Consignes:
**1.** D'après l'extrait sur le trafic de stupéfiants, que signifie « aider » au sens de l'al. 21(1)b) ?
**2.** Reprenez, s'il vous plaît, l'extrait sur le trafic de stupéfiants après sa dernière phrase et rédigez-en la suite.

Extrait du document:
# # # # #
La Cour à la majorité était ainsi disposée à accepter qu’il est possible de conclure que quelqu’un qui a agi pour le compte d’un acheteur a aidé au trafic de stupéfiants.
35. En résumé, quelqu’un qui agit pour le compte d’un acheteur de stupéfiants peut être jugé comme ayant participé à l’infraction de trafic, au sens du par. 21(1) du Code. Il en est ainsi parce que cette personne aide à la perpétration d’une infraction en amenant l’acheteur au vendeur. Sans cette intervention ou aide, la vente n’aurait jamais lieu. Il n’y a rien dans la Loi sur les stupéfiants, dans les principes de droit criminel applicables ou dans des motifs de politique générale qui indique qu’un statut spécial devrait être accordé aux personnes qui aident des acheteurs de drogue, de manière à les soustraire à l’application des dispositions claires de l’art. 21 du Code.
25. Peut‑on conclure que la personne qui agit à titre de mandataire d’un acheteur de stupéfiants, ou qui aide un acheteur à acquérir des stupéfiants, participe à l’infraction de trafic au sens du par. 21(1) du Code, en aidant ou en encourageant à vendre des stupéfiants? À mon avis, il faut répondre qu’il est effectivement possible de conclure que cette personne a participé à l’infraction.
26. Les termes «aider» et «encourager» sont souvent utilisés ensemble pour déterminer si des personnes ont participé à une infraction. Bien que leur sens soit semblable, ce sont des concepts distincts: R. c. Meston (1975), 28 C.C.C. (2d) 497 (C.A. Ont.), aux pp. 503 et 504. Aider, au sens de l’al. 21(1)b), signifie assister la personne qui agit ou lui donner un coup de main: Mewett & Manning on Criminal Law (3e éd. 1994), à la p. 272; E. G. Ewaschuk, Criminal Pleadings & Practice in Canada (2e éd. 1987 (feuilles mobiles)), à la p. 15‑7, par. 15:2020 (publié en mai 1997). Encourager, au sens de l’al. 21(1)c), signifie notamment inciter et instiguer à commettre un crime, ou en favoriser ou provoquer la perpétration: Mewett & Manning on Criminal Law, op. cit., à la p. 272; Criminal Pleadings & Practice in Canada, op. cit., à la p. 15‑11, par. 15:3010 (publié en décembre 1996).
# # # # #
Données à analyser:
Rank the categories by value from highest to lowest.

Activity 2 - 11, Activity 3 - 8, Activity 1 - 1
# # # # #
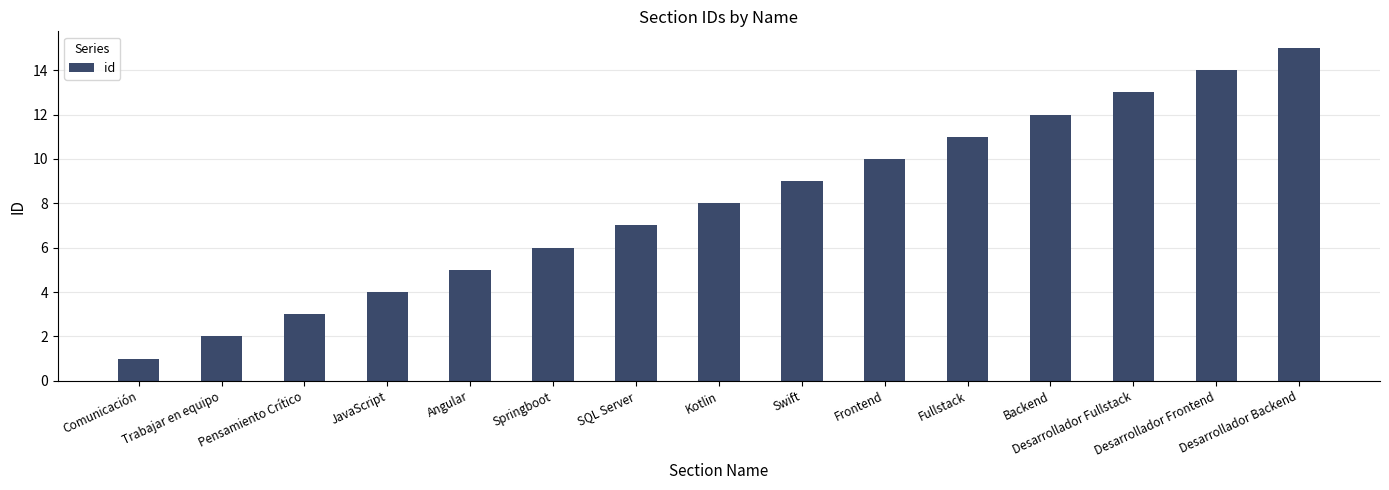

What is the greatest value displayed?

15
# # # # #
Réponses dans l'ordre:
**1.** Aider signifie assister la personne qui agit ou lui donner un coup de main.

**2.**
28. Dans l’arrêt Meston, précité, la Cour d’appel de l’Ontario s’est demandé si un acheteur de drogue aide ou encourage le vendeur. Dans cette affaire, l’accusation de trafic résultait de la vente d’environ trois quarts de livre de marijuana. Le juge Martin a convenu, au nom de la cour, qu’en principe la conduite d’un acheteur qui encourage la vente d’une substance qu’il sait qu’il est illégal pour le vendeur de vendre relève du sens ordinaire du mot «encourage» utilisé au par. 21(1)c) du Code. Par conséquent, l’acheteur devrait être participant à l’infraction de vente.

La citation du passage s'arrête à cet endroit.